Antiepileptic Therapy of Abrus cantoniensis: Evidence from Network Pharmacology

The present study explores the mechanism of antiepileptic treatment of Abrus cantoniensis through network pharmacology. During this process, several databases were recruited, e.g., the TCMSP database, HERB database, and SwissTargetPrediction database were used to retrieve the active components and targets of Abrus cantoniensis; GeneCards database and OMIM database were used to retrieve the targets of epilepsy.

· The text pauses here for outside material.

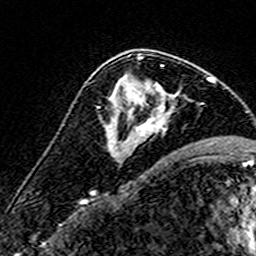
Breast MRI (dynamic contrast-enhanced), one axial slice. Position 93 of 160 along the scan axis. Cropped to one breast. Dynamic contrast-enhanced series, time point 2 of 7 at this slice position (early post-contrast). 3 T. TE 4.6 ms, TR 7.4 ms. 1 mm slice thickness. 256 × 256 image matrix. Female patient.
Annotated regions visible in this slice (semi-automatic segmentation, software-assisted and operator-edited):
- enhancing-tissue mask used for the functional tumour volume (all voxels passing the contrast-enhancement thresholds inside the analysis volume; usually the tumour): bounding box [x1, y1, x2, y2] px = [111, 56, 175, 143]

The targets of epilepsy and Abrus cantoniensis were subjected to target intersection in venny2.1, and protein interaction analysis of Abrus cantoniensis in the String database. We set the Cyto NCA plug-in condition as betweenness; selected the first 8 genes of betweenness as the core genes; performed the integrative bioinformatics of candidates by GO analysis and KEGG analysis. Moreover, AutoDockTools and AutoDockVina software were used to perform the molecular docking; Pymol was used to perform the docking visualization. We obtained three active components of Abrus cantoniensis, which are mainly related to β-sitosterol and stigmasterol; 92 intersection targets of epilepsy of Abrus cantoniensis, including 9 core targets such as AKT1, ESR1, MMP9, CES1, SRC, HIF1A, ABCB1, CASP3, and SNCA; 8 core targets were flavanone constituent proteins. Define p value less than 0.05; according to the screening principle, the first 20 GO pathways and KEGG pathways were selected. We found that Abrus cantoniensis was mainly connected with epilepsy through the neuroactive ligand-receptor interaction signaling pathway, the neurodegeneration pathway, and multiple disease signaling pathway; the docking between ESR1 and components is the most stable among the core targets. Besides, the binding energies of the core targets were all less than −5 kcal mol(−1). Taken together, the current research provides a new strategy for the antiepileptic treatment of Abrus cantoniensis.